I traded my Harmonic Tech Platinum for the Acoustic Zen and never looked back. Almost indistinguishable from my analogue cables in tone.
the Apogee is very good but the silver shadow from Nordost bettered it significantly!
Hi Hockey,

I felt the same way that you did, but I compared three cables and found drastic differences (as drastic as any cable change, anyway). I found an Apogee Wyde-Eye to sound much better and more musical than a Better Cables video/digital cable. I preferred a Cardas Lightning 15 over the Apogee, but both are very different sounding. The seperation between the instruemnts seems much greater with the Cardas, there is also less "noise", and it seems to be a bit more upfront. At the same time the Apogee is nicely balanced, very musical, and $200 or so less. I have no idea why digital cabes should sound different, but for some reason they do.
Hockey: Yes it is just 1 and 0 logic, however if the signal quality is poor because of a poor quality cable, the D/A decoder chip in your DAC will have to work harder to find the correct signal and decode it. This will affect the sound. The poor cable can also affect things like the timing and pace of the signal (and hence the music), even though all the data will arrive. These things are not an issue sending computer data, unless you get upset that your computer data arrives a fraction of a second later than you expect.

It is the same as high speed data (faster than DSL) needs a better quality cable than standard telephone cable.

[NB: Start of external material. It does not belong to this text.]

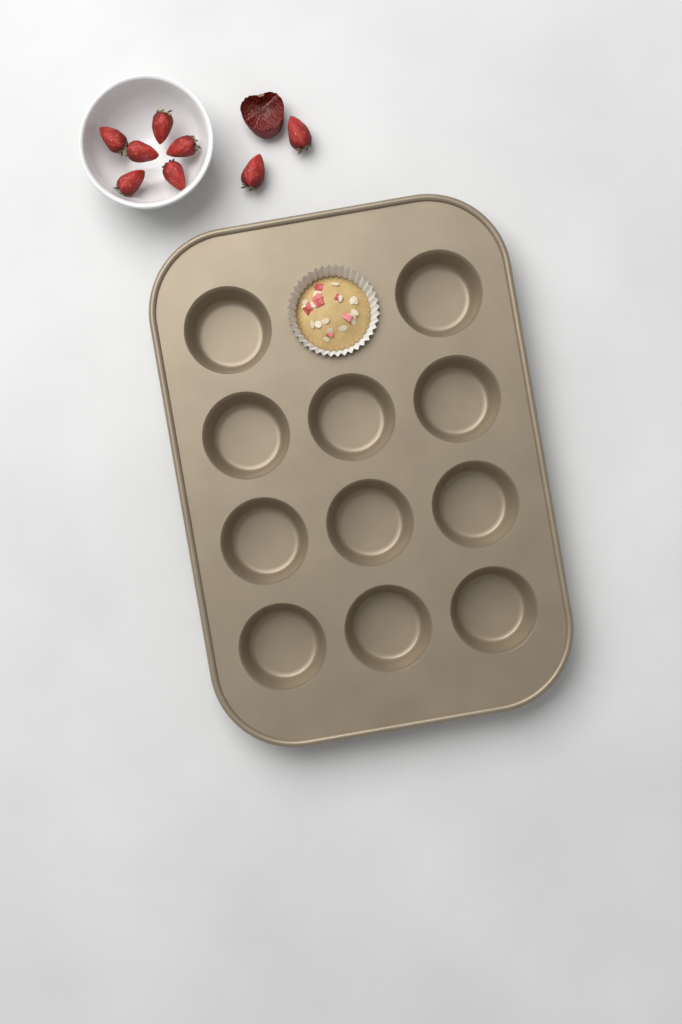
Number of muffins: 1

I live in a rural area and have never gotten a faster connection than 43.8kps on my 56k modem. I usually average around 38.6K. The quality of the phone lines is just too old here. I can get digital cable TV here. However, they had to install better quality cable in the ground to get it to work. The old cable TV lines could not handle the digital TV signal well enough to actually see the improvement.

I am actually on your side in part. While I believe a good digital cable matters, I doubt is it as crucial as an analog audio signal.

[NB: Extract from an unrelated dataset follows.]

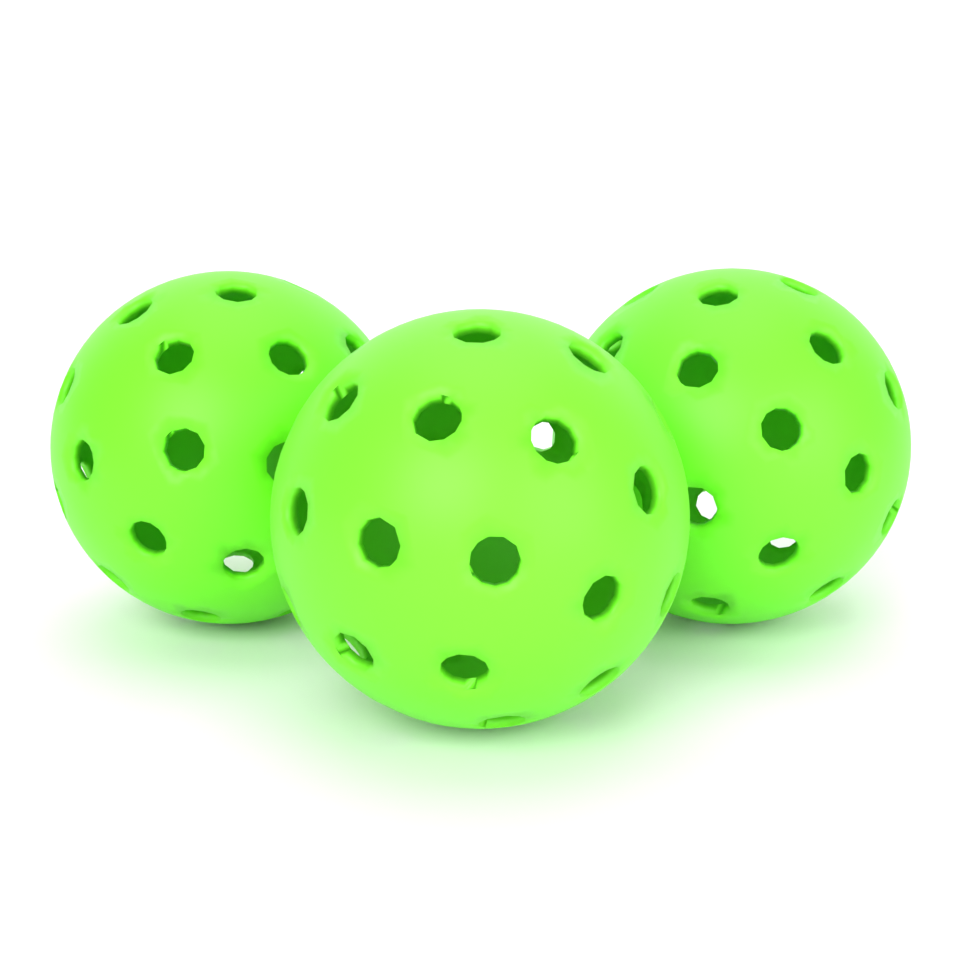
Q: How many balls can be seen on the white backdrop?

I'm curious why anyone would spend several hundred dollars on a "high quality digital cable". As an electrical engineer I question the merits here. The beauty of a digital interface is, like your computer, that the signals are logic "1" or "0", not logic "1.00372" or "0.0345". Precision connections are not necessary here. Noise, unless it is extremely bad, is not an issue. Getting back to your computer, the internet (landline, sat or DSL) enables exact (read: no degredation) digital copies to be transferred over less-than-precision cables (e.g. phone wire). Because I don't consider myself to "all knowing" and am always looking to learn, please enlightnen me as to how an expensive cable can improve upon this simple relatively low-speed interface.
Texas25,

Haven't read much here and at the asylum to convince me that $400 Magic One is a really leap in performance over the HT Platinum.

I recently replaced a HT Truthlink with a PureNote Epsilon analogue interconnect. I guess I am moving away from the big players in favor of the more niche web-direct vendors in an effort to seek out more value and performance for the dollar.